# DESCRIPTION OF THE TASK
Reproduce verbatim the lines beginning with the line that contains "table_header [228, 1088, 314, 1139]" and continuing through the line that contains "table_header [582, 267, 669, 319]", including both of these.

# INPUT RECORDS
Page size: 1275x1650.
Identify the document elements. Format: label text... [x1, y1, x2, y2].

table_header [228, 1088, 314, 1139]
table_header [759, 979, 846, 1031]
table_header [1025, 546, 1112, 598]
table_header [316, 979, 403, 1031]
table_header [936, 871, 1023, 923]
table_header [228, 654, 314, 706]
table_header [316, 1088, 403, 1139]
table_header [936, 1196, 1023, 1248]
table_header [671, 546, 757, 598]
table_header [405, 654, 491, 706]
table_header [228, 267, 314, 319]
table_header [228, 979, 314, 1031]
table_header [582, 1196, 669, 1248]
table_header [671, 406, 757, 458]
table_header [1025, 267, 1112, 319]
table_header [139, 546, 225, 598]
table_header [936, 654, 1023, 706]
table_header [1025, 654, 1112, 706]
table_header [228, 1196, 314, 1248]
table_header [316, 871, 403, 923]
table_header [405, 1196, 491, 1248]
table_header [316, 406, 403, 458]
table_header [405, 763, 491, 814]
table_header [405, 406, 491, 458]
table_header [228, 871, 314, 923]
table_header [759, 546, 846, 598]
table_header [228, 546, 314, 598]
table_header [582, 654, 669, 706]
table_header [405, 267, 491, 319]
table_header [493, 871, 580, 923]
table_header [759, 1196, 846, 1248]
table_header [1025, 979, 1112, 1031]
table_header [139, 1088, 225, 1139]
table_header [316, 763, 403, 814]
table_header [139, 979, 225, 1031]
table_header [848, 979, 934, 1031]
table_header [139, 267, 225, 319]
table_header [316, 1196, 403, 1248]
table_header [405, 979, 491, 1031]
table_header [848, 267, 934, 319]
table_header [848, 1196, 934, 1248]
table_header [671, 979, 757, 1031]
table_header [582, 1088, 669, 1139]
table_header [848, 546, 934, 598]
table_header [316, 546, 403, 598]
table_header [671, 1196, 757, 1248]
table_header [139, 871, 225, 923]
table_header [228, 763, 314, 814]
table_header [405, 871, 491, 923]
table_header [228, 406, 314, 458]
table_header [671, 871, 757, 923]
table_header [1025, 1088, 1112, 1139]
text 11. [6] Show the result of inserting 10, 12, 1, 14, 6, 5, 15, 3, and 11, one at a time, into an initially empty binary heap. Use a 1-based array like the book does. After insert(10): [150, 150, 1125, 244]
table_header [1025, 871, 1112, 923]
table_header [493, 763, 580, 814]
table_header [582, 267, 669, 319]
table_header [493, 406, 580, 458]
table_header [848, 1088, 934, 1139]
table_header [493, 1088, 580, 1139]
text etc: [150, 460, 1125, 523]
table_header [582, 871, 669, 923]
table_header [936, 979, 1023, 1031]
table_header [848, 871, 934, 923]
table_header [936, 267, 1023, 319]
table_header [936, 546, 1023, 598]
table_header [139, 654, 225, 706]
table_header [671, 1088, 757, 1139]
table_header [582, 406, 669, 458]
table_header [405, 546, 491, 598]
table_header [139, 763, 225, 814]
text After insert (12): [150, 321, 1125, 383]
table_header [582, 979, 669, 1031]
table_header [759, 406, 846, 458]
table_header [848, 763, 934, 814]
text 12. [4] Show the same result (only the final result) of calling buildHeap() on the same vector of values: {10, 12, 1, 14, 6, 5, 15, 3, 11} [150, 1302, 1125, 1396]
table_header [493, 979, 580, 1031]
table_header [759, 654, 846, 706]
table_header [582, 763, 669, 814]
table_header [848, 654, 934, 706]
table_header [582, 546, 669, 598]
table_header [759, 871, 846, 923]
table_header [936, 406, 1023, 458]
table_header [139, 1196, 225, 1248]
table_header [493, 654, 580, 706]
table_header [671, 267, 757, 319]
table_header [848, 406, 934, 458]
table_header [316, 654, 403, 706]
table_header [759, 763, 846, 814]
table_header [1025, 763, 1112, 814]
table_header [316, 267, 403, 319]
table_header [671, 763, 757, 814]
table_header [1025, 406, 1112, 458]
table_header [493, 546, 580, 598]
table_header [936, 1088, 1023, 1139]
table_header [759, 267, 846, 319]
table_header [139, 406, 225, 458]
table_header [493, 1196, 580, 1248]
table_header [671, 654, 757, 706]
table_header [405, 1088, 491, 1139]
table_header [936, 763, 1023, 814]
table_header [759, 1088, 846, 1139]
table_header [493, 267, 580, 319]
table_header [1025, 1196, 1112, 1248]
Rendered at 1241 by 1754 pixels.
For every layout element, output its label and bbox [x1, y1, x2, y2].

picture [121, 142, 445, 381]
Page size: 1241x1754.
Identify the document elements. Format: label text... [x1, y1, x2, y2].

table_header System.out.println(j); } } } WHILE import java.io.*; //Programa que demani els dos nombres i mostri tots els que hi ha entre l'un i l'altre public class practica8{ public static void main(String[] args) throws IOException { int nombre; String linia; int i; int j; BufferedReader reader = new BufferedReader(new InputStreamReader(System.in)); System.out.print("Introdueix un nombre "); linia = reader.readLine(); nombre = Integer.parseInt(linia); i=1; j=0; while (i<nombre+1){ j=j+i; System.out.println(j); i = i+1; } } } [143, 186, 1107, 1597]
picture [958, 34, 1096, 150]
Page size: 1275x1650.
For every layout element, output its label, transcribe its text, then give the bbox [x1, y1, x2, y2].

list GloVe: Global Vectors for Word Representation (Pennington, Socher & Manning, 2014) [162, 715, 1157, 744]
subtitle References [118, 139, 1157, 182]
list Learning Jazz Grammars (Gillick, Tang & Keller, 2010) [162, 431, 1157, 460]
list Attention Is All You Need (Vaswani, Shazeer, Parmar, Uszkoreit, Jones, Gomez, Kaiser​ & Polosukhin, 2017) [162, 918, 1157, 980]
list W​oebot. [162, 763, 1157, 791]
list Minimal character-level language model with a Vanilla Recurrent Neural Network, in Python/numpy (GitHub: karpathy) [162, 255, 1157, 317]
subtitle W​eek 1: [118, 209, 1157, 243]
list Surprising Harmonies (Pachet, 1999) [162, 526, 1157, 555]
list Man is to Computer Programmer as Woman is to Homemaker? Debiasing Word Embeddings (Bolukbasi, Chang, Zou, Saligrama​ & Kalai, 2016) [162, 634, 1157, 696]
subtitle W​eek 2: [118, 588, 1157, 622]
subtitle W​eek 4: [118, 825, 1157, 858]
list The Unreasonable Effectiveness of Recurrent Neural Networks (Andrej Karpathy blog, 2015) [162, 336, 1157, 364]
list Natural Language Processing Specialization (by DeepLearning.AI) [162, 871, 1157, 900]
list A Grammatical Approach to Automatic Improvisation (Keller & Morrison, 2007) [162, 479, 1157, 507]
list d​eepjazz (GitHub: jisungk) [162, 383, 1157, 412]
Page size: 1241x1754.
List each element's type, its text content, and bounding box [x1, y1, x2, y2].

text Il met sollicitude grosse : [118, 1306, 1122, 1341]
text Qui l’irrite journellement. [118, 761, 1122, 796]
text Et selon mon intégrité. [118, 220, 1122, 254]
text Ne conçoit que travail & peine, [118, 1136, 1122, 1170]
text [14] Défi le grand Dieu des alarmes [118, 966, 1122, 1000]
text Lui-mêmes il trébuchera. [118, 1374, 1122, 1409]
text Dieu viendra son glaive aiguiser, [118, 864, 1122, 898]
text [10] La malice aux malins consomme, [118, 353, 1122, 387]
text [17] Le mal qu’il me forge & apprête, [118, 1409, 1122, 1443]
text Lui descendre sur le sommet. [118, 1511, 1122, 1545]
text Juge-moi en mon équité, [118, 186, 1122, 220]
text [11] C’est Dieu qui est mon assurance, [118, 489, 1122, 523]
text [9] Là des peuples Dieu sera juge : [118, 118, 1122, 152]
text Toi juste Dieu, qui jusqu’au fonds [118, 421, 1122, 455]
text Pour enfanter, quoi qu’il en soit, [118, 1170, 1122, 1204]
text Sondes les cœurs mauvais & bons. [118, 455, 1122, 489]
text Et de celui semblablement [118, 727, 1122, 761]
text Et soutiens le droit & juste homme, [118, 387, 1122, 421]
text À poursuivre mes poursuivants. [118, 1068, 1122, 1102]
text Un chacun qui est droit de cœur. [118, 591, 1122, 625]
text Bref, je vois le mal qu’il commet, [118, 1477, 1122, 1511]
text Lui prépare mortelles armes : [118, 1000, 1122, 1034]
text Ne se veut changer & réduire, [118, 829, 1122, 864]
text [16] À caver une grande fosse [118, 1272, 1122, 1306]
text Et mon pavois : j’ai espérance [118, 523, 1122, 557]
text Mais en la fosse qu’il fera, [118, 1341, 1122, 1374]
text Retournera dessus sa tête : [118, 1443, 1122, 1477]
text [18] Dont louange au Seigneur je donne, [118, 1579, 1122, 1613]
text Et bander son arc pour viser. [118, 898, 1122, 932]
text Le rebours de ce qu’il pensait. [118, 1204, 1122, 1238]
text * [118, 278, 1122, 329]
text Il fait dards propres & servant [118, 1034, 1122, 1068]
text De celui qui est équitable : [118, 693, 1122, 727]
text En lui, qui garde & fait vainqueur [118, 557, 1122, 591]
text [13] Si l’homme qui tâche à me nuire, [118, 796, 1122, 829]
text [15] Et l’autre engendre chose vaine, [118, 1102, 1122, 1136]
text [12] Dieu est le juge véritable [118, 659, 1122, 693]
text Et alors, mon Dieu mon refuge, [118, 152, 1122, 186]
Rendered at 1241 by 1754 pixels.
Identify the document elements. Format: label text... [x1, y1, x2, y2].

# ANSWER TO THE PROBLEM
table_header [228, 1088, 314, 1139]
table_header [759, 979, 846, 1031]
table_header [1025, 546, 1112, 598]
table_header [316, 979, 403, 1031]
table_header [936, 871, 1023, 923]
table_header [228, 654, 314, 706]
table_header [316, 1088, 403, 1139]
table_header [936, 1196, 1023, 1248]
table_header [671, 546, 757, 598]
table_header [405, 654, 491, 706]
table_header [228, 267, 314, 319]
table_header [228, 979, 314, 1031]
table_header [582, 1196, 669, 1248]
table_header [671, 406, 757, 458]
table_header [1025, 267, 1112, 319]
table_header [139, 546, 225, 598]
table_header [936, 654, 1023, 706]
table_header [1025, 654, 1112, 706]
table_header [228, 1196, 314, 1248]
table_header [316, 871, 403, 923]
table_header [405, 1196, 491, 1248]
table_header [316, 406, 403, 458]
table_header [405, 763, 491, 814]
table_header [405, 406, 491, 458]
table_header [228, 871, 314, 923]
table_header [759, 546, 846, 598]
table_header [228, 546, 314, 598]
table_header [582, 654, 669, 706]
table_header [405, 267, 491, 319]
table_header [493, 871, 580, 923]
table_header [759, 1196, 846, 1248]
table_header [1025, 979, 1112, 1031]
table_header [139, 1088, 225, 1139]
table_header [316, 763, 403, 814]
table_header [139, 979, 225, 1031]
table_header [848, 979, 934, 1031]
table_header [139, 267, 225, 319]
table_header [316, 1196, 403, 1248]
table_header [405, 979, 491, 1031]
table_header [848, 267, 934, 319]
table_header [848, 1196, 934, 1248]
table_header [671, 979, 757, 1031]
table_header [582, 1088, 669, 1139]
table_header [848, 546, 934, 598]
table_header [316, 546, 403, 598]
table_header [671, 1196, 757, 1248]
table_header [139, 871, 225, 923]
table_header [228, 763, 314, 814]
table_header [405, 871, 491, 923]
table_header [228, 406, 314, 458]
table_header [671, 871, 757, 923]
table_header [1025, 1088, 1112, 1139]
text 11. [6] Show the result of inserting 10, 12, 1, 14, 6, 5, 15, 3, and 11, one at a time, into an initially empty binary heap. Use a 1-based array like the book does. After insert(10): [150, 150, 1125, 244]
table_header [1025, 871, 1112, 923]
table_header [493, 763, 580, 814]
table_header [582, 267, 669, 319]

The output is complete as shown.